Copy the lines below word for word, omitting the pictures.
AVAILABLE DATA below:
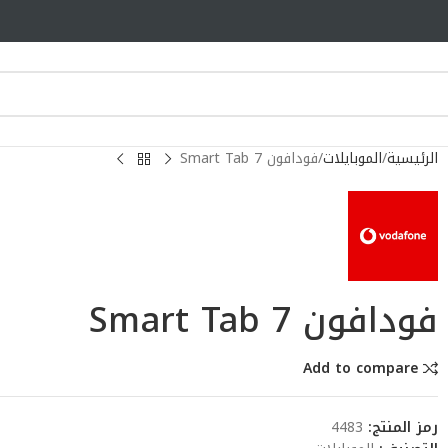
الرئيسية
الموبايلات
فودافون Smart Tab 7
فودافون Smart Tab 7
Add to compare
رمز المنتج:
4483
End of AVAILABLE DATA.
■ RESULT:
الرئيسية
الموبايلات
فودافون Smart Tab 7
فودافون Smart Tab 7
Add to compare
رمز المنتج:
4483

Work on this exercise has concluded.